Die Engländer gewannen am vierten Spieltag der Gruppenphase mit 1:0 (0:0) und stehen damit, genau wie Real, bei drei Siegen und einer Niederlage. Alexis Mac Allister (61. Minute) erzielte das Tor des Tages für den Tabellendritten der Premier League, der seine Krise überwunden zu haben scheint.
Liverpools Trainer Arne Slot hatte sich in der Startelf für Florian Wirtz entschieden, obwohl seine Mannschaft ohne den Deutschen in der Anfangsformation am Wochenende gegen Aston Villa gewonnen und damit die vier Spiele andauernde Niederlagenserie in der Premier League beendet hatte. Auf der anderen Seite musste der langjährige Liverpooler Trent Alexander-Arnold bei seiner Rückkehr an die alte Wirkungsstätte erst einmal zuschauen und nahm auf der Bank Platz.
Liverpool mit mehr Energie im Spiel
Die Partie begann direkt hochintensiv.
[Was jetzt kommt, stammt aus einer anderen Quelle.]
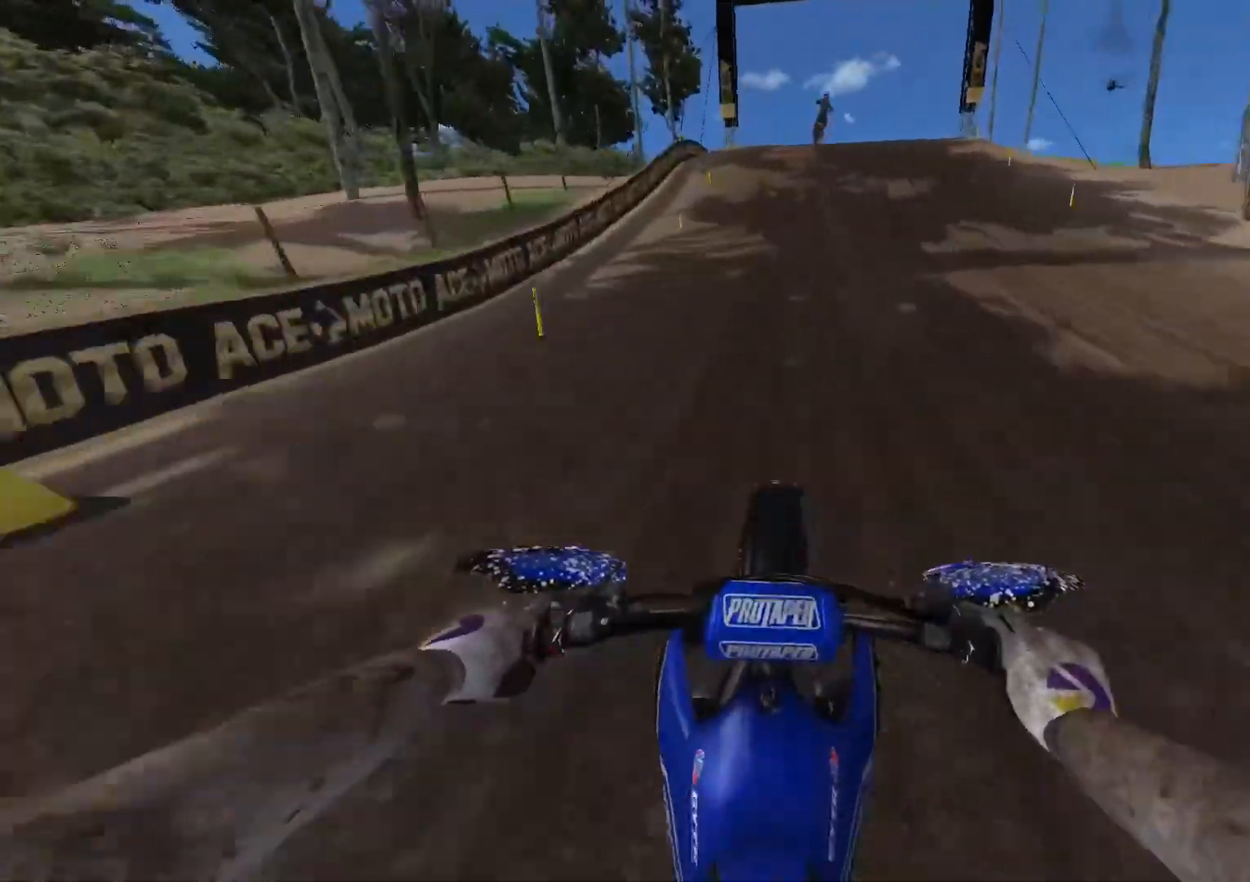
{"buttons": ["R2"], "left_stick": "center", "right_stick": "center", "events": []}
Lautstark angetrieben von der Anfield Road hatte Mac Allister nach zehn Minuten den ersten nennenswerten Abschluss der Partie, schoss rechts vom Strafraumrand aber ein gutes Stück über das Tor der Madrilenen. Insgesamt wirkten die „Reds“ in der Anfangsphase zielstrebiger und auch im Gegenpressing druckvoller, Real war sichtlich darauf bedacht, die eigene Defensive abzusichern und die Partie zu kontrollieren ohne groß ins Risiko zu gehen.
In der 23. Minute zwang der beherzt aufspielende Rechtsverteidiger der Liverpooler, Conor Bradley, seinen hinterhereilenden Gegenspieler Vinicius Junior zu einem Foul, das Schiedsrichter Istvan Kovacs mit der Gelben Karte ahndete. Das Duell zwischen Bradley und Vinicius Junior war das, das man im ersten Durchgang am häufigsten sah, Madrid probierte es fast ausschließlich über die eigene linke Angriffsseite, doch Bradley hatte da alles im Griff.
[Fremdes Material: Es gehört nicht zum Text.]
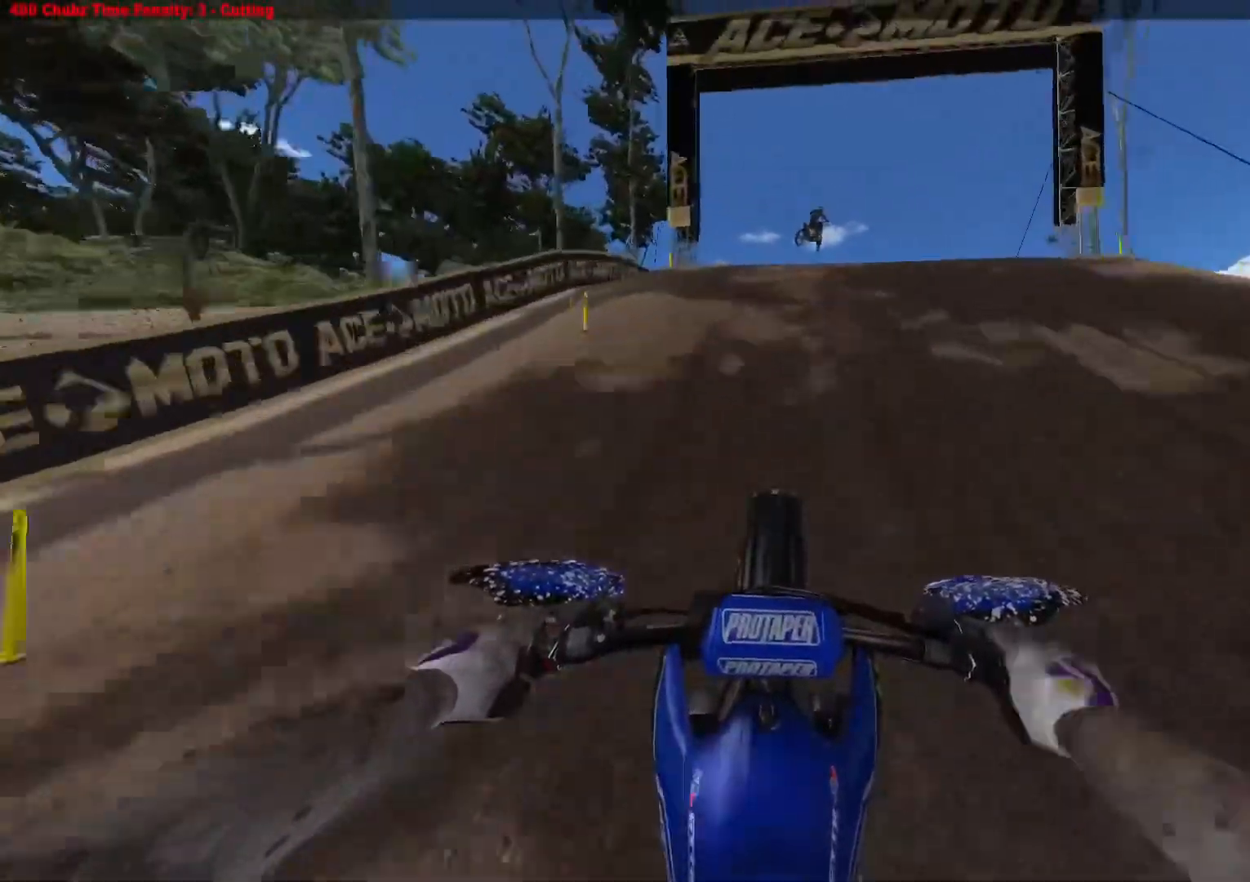
{"buttons": [], "left_stick": "center", "right_stick": "center", "events": [[33, "R2", "up"], [100, "right_stick", "down-right"], [167, "left_stick", "right"], [200, "R2", "down"], [333, "right_stick", "down"], [417, "R2", "up"], [417, "left_stick", "center"], [500, "right_stick", "center"]]}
Kurz darauf eroberte Wirtz bei der bis dato besten Chance extrem aufmerksam den Ball tief in der gegnerischen Hälfte, startete Richtung Grundlinie durch und brachte das Spielgerät perfekt flach in die Mitte, wo Thibaut Courtois aber aus seinem Gehäuse geeilt war und wie ein Handballtorwart den Schuss von Dominik Szoboszlai so gerade noch parierte und somit die Liverpooler Führung verhinderte (27.).
Real Madrids Torwart Thibaut Courtois (hinten) pariert gegen Liverpools Dominik Szoboszlai (r.)
Zwei Elfmeter liegen in der Luft – aber gepfiffen wird keiner
Zwei Minuten später entschied Kovacs auf einen Freistoß für Liverpool vom Strafraumrand, nachdem Aurelien Tchouameni den Ball aus kurzer Distanz beim Versuch, einen Schuss zu blocken, an den einigermaßen angelegten Arm bekommen hatte. Nach Kommunikation mit Videoschiedsrichter Bastian Dankert schaute Kovacs sich die Szene nochmal an und nahm die Entscheidung zurück – schon vertretbar, aber glücklich für Real, denn der Franzose hatte sich bei der Aktion wohl knapp im Strafraum befunden, die Alternative wäre ein Elfmeter gewesen.
Auch auf der anderen Seite gab es vor der Pause aber noch zwei knifflige Zweikampf-Szenen im Strafraum, in denen kurz ein Elfmeter in der Luft lag. Bradley touchierte bei einer davon mit seiner Hand das Gesicht von Vinicius Junior, der dann (zu) viel aus der Szene machte – Strafstoß gab es dementsprechend nicht. Auch hier lagen die Unparteiischen tendenziell richtig.
Schiedsrichter Istvan Kovacs (Mitte) diskutiert mit Spielern.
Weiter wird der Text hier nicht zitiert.